START Data
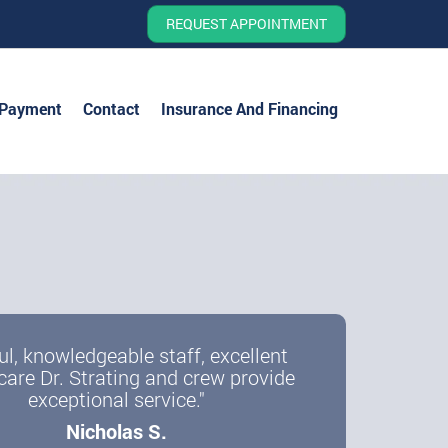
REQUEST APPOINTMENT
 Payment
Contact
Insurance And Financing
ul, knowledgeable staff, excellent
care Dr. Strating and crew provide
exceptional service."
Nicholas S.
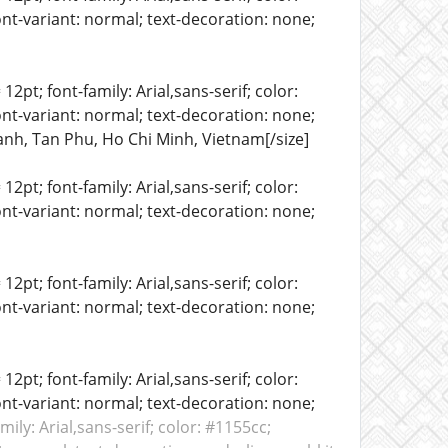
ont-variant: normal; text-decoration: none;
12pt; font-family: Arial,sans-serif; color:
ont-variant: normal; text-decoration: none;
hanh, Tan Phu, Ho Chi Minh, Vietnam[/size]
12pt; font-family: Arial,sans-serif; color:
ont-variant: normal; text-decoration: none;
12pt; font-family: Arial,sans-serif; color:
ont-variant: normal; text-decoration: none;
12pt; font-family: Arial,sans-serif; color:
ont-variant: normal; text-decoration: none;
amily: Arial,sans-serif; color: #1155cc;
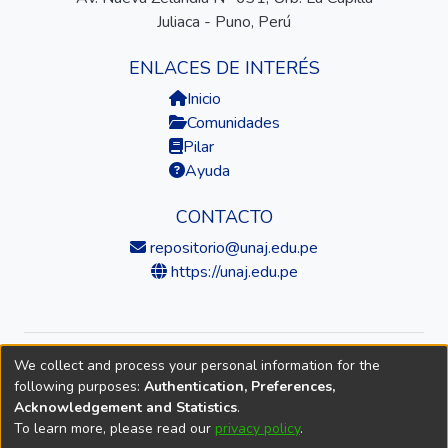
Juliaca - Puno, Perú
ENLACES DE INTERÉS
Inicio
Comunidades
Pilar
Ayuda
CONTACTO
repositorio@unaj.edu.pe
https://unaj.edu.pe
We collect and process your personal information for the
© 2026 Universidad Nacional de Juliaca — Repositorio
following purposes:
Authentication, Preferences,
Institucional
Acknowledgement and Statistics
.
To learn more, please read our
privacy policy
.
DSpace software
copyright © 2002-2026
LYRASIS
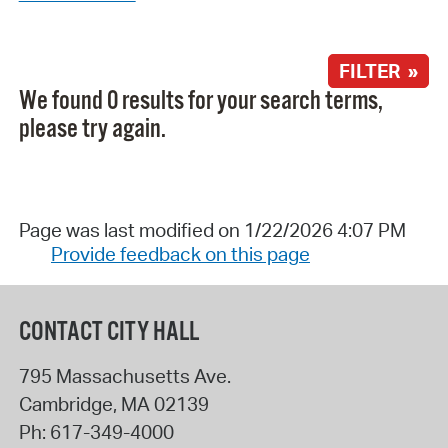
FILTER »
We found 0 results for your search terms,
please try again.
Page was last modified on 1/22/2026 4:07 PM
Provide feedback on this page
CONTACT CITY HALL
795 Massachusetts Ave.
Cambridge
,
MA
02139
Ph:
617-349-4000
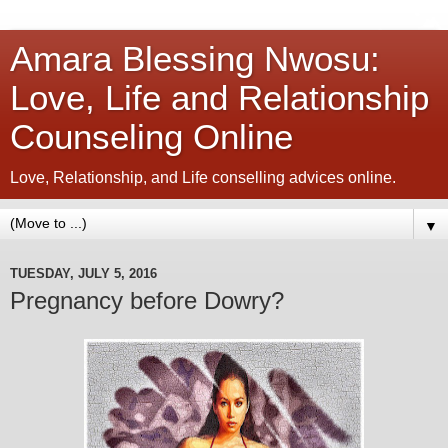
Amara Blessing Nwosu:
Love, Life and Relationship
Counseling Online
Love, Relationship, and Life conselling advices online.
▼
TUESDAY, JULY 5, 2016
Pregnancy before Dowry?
END Data
START Data
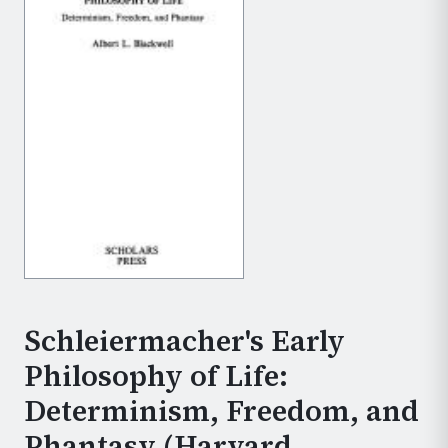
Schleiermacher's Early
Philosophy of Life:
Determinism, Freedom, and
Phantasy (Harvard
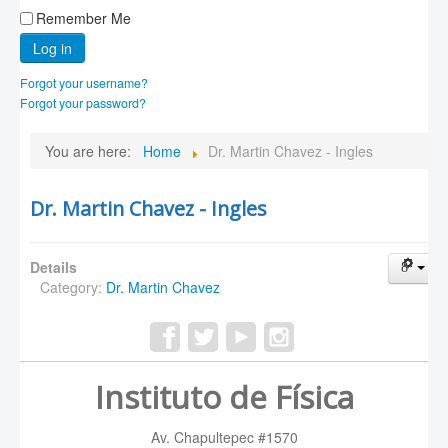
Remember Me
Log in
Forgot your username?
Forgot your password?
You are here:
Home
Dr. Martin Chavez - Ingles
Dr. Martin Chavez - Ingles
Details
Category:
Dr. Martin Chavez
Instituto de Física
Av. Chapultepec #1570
END Data
— Task to carry out —
Among the records above, locate the line containing "hanh, Tan Phu, Ho Chi Minh, Vietnam[/size]" and the line containing "We collect and", then transcribe exactly the lines starting at the first and ending at the second, with no pictures.

— Written answer —
hanh, Tan Phu, Ho Chi Minh, Vietnam[/size]
12pt; font-family: Arial,sans-serif; color:
ont-variant: normal; text-decoration: none;
12pt; font-family: Arial,sans-serif; color:
ont-variant: normal; text-decoration: none;
12pt; font-family: Arial,sans-serif; color:
ont-variant: normal; text-decoration: none;
amily: Arial,sans-serif; color: #1155cc;
Juliaca - Puno, Perú
ENLACES DE INTERÉS
Inicio
Comunidades
Pilar
Ayuda
CONTACTO
repositorio@unaj.edu.pe
https://unaj.edu.pe
We collect and process your personal information for the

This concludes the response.